If the case was tried on the merits by the lower court without jurisdiction
over the subject matter, the Regional Trial Court on appeal shall not dismiss
the case if it has original jurisdiction thereof, but shall decide the case in
accordance with the preceding section, without prejudice to the admission of
amended pleadings and additional evidence in the interest of justice. (n)

The case was dismissed by the MTC without trial on the merits.

PROBLEM: Tomas filed a case against Ka Noli to collect a loan of P50,000 before the MTC. But upon
motion to dismiss alleging that MTC has no jurisdiction, the court dismissed the complaint without
trial. That is disposing of the case without trial. Now, RTC said, “MTC has jurisdiction.”
Q: In that case, what will the RTC do?
A: The RTC will order the MTC to conduct trial.

PROBLEM: Suppose the complaint filed by Tomas against Ka Noli is for P500,000 before the MTC.
It is clear that the MTC has no jurisdiction. Ka Noli moved to dismiss the case and it was dismissed. But
Tomas appealed to the RTC believing that the dismissal was wrong. Of course the order of the MTC is
correct. It should have been filed with the RTC.
Q: What will happen now to the case?
A: The RTC will not dismiss the case but instead assumes jurisdiction. The RTC which has
jurisdiction, shall try the case on the merits as if the case was originally filed in the RTC.
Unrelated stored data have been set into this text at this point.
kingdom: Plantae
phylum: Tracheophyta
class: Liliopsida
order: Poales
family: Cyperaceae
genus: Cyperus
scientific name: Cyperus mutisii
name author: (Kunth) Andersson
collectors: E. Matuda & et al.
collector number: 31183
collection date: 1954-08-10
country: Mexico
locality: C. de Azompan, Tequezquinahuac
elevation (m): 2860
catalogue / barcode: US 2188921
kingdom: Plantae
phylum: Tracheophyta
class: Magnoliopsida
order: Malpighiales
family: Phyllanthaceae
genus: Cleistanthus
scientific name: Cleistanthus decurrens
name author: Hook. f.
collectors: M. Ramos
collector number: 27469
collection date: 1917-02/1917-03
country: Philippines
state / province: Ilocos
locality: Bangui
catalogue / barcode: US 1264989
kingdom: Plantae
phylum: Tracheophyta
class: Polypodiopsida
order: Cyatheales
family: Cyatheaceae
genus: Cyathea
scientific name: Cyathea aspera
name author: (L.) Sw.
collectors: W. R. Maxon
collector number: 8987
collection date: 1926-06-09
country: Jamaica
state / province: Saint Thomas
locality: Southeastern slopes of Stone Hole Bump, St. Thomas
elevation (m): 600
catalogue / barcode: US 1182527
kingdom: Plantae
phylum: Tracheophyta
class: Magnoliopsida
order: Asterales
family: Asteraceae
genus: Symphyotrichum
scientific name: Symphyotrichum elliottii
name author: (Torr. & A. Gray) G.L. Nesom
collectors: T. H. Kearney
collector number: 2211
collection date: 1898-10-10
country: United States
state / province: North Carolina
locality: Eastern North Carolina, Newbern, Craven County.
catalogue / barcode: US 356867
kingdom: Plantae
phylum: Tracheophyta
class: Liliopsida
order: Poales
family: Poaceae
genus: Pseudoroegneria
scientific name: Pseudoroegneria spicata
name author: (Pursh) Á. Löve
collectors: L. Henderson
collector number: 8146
The second paragraph has slight modification:

PROBLEM: Tomas files a case against Ka Noli for P500,000 before the MTC. Ka Noli file a motion to
dismiss on the ground of lack of jurisdiction. But the motion to dismiss of Ka Noli was denied and the
court tried the case. So, the trial is void. The judgment rendered is also void. So Ka Noli appealed.
Q: What will happen on appeal from the decision of the MTC which tried a case even though it has
no jurisdiction over it?
A: Since the decision (on the merits) was appealed to the RTC, the RTC will assumes jurisdiction
over the case. The RTC will convert the appellate jurisdiction into an original jurisdiction instead of
dismissing an appeal. It will treat it as if it has been filed for the first time in the RTC and not as an
appealed case. The purpose here is to avoid double payment of docket fees.

Sec. 9. Applicability of Rule 41. The other provisions of Rule 41 shall


apply to appeals provided for herein insofar as they are not inconsistent with
or may serve to supplement the provisions of this Rule. (n)

Rule 41 provisions may also be used in appeals from MTC to RTC. It is more comprehensive. It
refers to appeal from RTC to CA on cases decided by the RTC pursuant to its original jurisdiction. This
is also applicable to Rule 40 insofar as they are not inconsistent.